Don't panic! We are interested in how far you can go (https://gobyexample.com might be your friend).
What we are looking for:
- Has a sensible structure
- Error and edge case handling
- Quality of the test(s)
After all done please describe in a few senteces why you don't recommend to release the codebase to production.
Here are some notices why this solution should not be pushed to production.
- The server and the simulated client are implemented in the same code: this violates separation of concerns.
- In-memory database: trivially, this solution does not persist the data anywhere.

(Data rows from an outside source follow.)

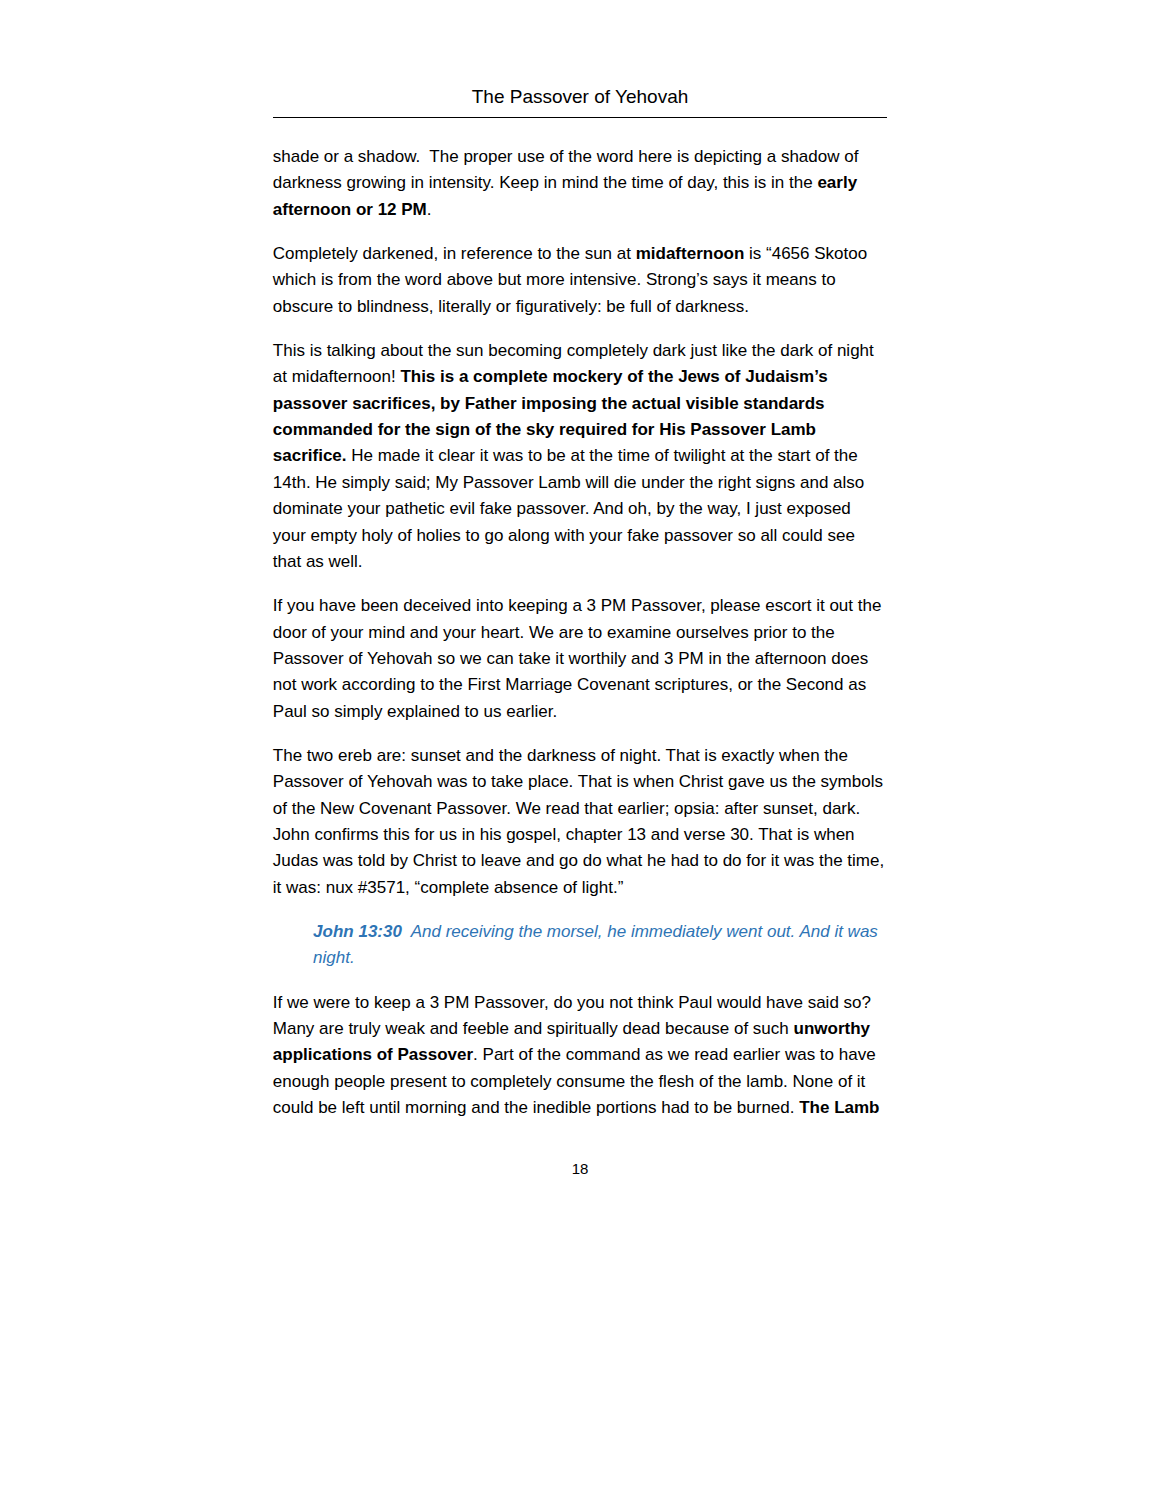The Passover of Yehovah
shade or a shadow. The proper use of the word here is depicting a shadow of darkness growing in intensity. Keep in mind the time of day, this is in the early afternoon or 12 PM.
Completely darkened, in reference to the sun at midafternoon is “4656 Skotoo which is from the word above but more intensive. Strong’s says it means to obscure to blindness, literally or figuratively: be full of darkness.
This is talking about the sun becoming completely dark just like the dark of night at midafternoon! This is a complete mockery of the Jews of Judaism’s passover sacrifices, by Father imposing the actual visible standards commanded for the sign of the sky required for His Passover Lamb sacrifice. He made it clear it was to be at the time of twilight at the start of the 14th. He simply said; My Passover Lamb will die under the right signs and also dominate your pathetic evil fake passover. And oh, by the way, I just exposed your empty holy of holies to go along with your fake passover so all could see that as well.
If you have been deceived into keeping a 3 PM Passover, please escort it out the door of your mind and your heart. We are to examine ourselves prior to the Passover of Yehovah so we can take it worthily and 3 PM in the afternoon does not work according to the First Marriage Covenant scriptures, or the Second as Paul so simply explained to us earlier.
The two ereb are: sunset and the darkness of night. That is exactly when the Passover of Yehovah was to take place. That is when Christ gave us the symbols of the New Covenant Passover. We read that earlier; opsia: after sunset, dark. John confirms this for us in his gospel, chapter 13 and verse 30. That is when Judas was told by Christ to leave and go do what he had to do for it was the time, it was: nux #3571, “complete absence of light.”
John 13:30 And receiving the morsel, he immediately went out. And it was night.
If we were to keep a 3 PM Passover, do you not think Paul would have said so? Many are truly weak and feeble and spiritually dead because of such unworthy applications of Passover. Part of the command as we read earlier was to have enough people present to completely consume the flesh of the lamb. None of it could be left until morning and the inedible portions had to be burned. The Lamb
18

Restarting the application results in a completely new state.
- Single main.go: keeping business logic, data manipulation, utils code in the same source file results in an unscalable and unmaintanable code.
- Hard-coded values: lack of using some kind of configuration (envars, yaml, json, etc.) results in hard-coded variables, and for example, modifying the port of the web server is only achieavable with a new release.
- Buffered channels may have performance overhead in contrast to sync/atomic for example.